While the rail link was completed in 1929, it wasn’t until 1931 that the port facilities were finished. Newspapers of the day reported crowds gathering along the shores of the northern Manitoba port to watch two steamships pull into the Port of Churchill.
“Sirens on tugs in Churchill harbor screamed, flags flew gaily from the steamers Farnworth and Warkworth, and Churchill itself was decorated with bunting on the arrival today of Dr. R.J. Manion, minister of railways, and the Ottawa party inspecting the port development before the first test shipments out of Hudson Bay,” reported the September 16, 1931, Winnipeg Tribune.
Twenty-four rail cars conveyed the Western Canadian wheat to the port.
An editorial in the Manitoba Free Press on October 6 stated that the loading of the two ships and their departure for England had ended the outcries of opponents who said the port was not viable.

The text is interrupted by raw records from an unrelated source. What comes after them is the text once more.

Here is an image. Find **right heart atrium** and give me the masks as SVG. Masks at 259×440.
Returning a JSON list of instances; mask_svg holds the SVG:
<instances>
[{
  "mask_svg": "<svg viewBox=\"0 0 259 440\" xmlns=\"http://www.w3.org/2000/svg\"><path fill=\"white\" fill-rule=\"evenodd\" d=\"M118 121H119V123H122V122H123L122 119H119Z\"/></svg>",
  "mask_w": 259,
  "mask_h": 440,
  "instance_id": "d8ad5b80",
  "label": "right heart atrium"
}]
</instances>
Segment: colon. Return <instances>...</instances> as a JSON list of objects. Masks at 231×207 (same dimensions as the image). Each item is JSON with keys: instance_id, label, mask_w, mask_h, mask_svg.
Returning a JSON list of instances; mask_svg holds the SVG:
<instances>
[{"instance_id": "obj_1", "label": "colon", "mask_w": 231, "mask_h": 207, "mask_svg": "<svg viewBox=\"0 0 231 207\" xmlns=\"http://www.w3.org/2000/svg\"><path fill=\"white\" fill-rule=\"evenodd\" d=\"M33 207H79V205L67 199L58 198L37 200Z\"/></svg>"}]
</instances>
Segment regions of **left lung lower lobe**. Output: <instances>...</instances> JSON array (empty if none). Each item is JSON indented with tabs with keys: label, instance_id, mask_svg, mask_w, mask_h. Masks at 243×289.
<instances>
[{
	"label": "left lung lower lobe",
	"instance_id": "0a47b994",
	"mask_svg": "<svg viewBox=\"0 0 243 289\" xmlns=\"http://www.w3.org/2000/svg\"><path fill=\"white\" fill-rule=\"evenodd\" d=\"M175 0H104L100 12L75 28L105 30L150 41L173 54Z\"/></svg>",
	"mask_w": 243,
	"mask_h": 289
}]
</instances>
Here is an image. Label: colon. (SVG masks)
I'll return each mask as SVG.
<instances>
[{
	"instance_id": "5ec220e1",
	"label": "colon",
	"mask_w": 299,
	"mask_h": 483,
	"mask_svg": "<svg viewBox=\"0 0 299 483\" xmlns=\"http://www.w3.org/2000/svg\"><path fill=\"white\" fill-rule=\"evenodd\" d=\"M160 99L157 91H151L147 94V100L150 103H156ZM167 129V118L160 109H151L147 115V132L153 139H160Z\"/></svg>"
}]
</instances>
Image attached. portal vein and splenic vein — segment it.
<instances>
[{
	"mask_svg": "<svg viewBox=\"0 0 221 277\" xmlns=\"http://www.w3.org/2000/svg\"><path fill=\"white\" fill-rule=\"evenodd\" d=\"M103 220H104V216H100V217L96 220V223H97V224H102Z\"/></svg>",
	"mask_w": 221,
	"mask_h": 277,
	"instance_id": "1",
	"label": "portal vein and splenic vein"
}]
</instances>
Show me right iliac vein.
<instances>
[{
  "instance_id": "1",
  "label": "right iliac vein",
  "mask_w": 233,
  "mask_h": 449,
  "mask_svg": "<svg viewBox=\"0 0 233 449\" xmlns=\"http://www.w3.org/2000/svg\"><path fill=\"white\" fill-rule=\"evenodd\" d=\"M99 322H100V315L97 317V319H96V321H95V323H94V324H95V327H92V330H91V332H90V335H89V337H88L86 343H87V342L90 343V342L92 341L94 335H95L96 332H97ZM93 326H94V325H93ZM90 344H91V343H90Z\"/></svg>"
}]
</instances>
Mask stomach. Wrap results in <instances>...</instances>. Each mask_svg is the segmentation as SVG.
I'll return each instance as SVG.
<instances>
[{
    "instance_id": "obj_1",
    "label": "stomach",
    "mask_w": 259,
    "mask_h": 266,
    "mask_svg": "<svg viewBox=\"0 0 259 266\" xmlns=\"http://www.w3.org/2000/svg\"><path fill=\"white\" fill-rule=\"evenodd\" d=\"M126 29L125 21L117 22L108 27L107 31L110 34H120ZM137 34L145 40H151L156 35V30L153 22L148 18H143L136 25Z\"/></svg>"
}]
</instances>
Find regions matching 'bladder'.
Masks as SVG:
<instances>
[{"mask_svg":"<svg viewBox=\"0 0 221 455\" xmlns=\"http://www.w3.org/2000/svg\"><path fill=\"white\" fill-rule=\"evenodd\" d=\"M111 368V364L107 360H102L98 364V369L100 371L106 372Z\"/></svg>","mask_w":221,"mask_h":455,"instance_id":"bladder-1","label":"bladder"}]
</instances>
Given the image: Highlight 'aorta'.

“The Farnworth experiment shows that wheat from Western Canada can reach the European markets in much less time and with much less handling by the northern route ... The test shows that wheat can be rapidly handled by the railway and by the elevator equipment to Churchill; and there is no reason why, during the season, there should not be an unbroken succession of streamers coming into Hudson Bay laden with commodities for Western Canada and going out with wheat and other western products.”
The irony is that farmers at first enjoyed lower grain shipping rates with the completion of the railway and port, but insurance companies decided the route was too dangerous and raised their premiums to an amount equal to the freight costs to Montreal or Vancouver.
“A half-century of tireless effort had finally produced a railway to the Bay, but it was all in vain,” wrote Manitoba historian Ed Whitcomb in A Short History of Manitoba. “It should have been a major victory for the West, instead it accomplished almost nothing. Another farmers’ dream had died.”
Perhaps the dream that started in the 1870s has not yet died, since a First Nations group is still negotiating for the purchase of the railway and port. Or is a publicly-funded railway and port around the corner?